Dalam suasana yang hangat dan santai, kedua pihak saling bertukar pandangan sembari menikmati “kopi arak” — minuman khas Bali yang menjadi simbol persahabatan dan keterbukaan. Momen tersebut menggambarkan bahwa diplomasi tidak selalu harus berlangsung dalam suasana formal, tetapi dapat tumbuh melalui nilai budaya yang sederhana namun bermakna.
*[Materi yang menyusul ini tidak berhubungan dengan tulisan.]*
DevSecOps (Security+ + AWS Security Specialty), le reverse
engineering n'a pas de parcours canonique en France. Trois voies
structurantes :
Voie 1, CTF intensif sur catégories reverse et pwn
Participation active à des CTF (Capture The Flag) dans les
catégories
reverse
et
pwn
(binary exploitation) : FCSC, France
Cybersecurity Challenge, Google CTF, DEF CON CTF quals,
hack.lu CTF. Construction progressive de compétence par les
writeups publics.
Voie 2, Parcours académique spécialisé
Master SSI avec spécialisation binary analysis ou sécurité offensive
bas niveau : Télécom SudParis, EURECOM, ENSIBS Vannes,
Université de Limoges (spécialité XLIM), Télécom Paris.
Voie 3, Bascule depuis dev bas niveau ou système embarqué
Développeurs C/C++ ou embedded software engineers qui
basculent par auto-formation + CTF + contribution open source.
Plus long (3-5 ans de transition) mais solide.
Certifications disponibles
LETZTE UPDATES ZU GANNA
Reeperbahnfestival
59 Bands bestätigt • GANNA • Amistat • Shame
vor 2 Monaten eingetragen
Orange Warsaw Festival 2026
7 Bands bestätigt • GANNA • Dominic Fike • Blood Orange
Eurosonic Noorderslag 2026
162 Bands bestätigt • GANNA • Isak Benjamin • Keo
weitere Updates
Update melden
Selain membahas kerja sama sister city, pertemuan juga menyoroti peluang pertukaran pelajar dan kerja sama antaruniversitas, serta rencana pertukaran seni dan budaya. Pihak Bulgaria menyampaikan ketertarikan untuk mengundang seniman Bali tampil di festival budaya di negaranya, sementara Gubernur Koster mengundang delegasi Bulgaria berpartisipasi dalam Pesta Kesenian Bali (PKB) mendatang. “Melalui seni dan budaya, kita membangun jembatan rasa dan pemahaman antarbangsa. Saya percaya hubungan seperti ini akan bertahan lebih lama daripada sekadar kerja sama formal,” kata Gubernur Koster.
Sebagai simbol persahabatan, Gubernur Koster menyerahkan kain endek khas Bali kepada Wamen Pavlov, yang diterima dengan penuh apresiasi sebagai wujud keindahan budaya dan dukungan terhadap pelaku UMKM Bali.
Pertemuan tersebut menegaskan bahwa diplomasi budaya dapat menjadi pintu masuk bagi kerja sama global yang lebih luas. Dari secangkir kopi arak dan selembar kain tradisional, jalinan hubungan antara Bali dan Bulgaria tumbuh hangat — membawa harapan baru bagi kolaborasi lintas budaya dan kemanusiaan.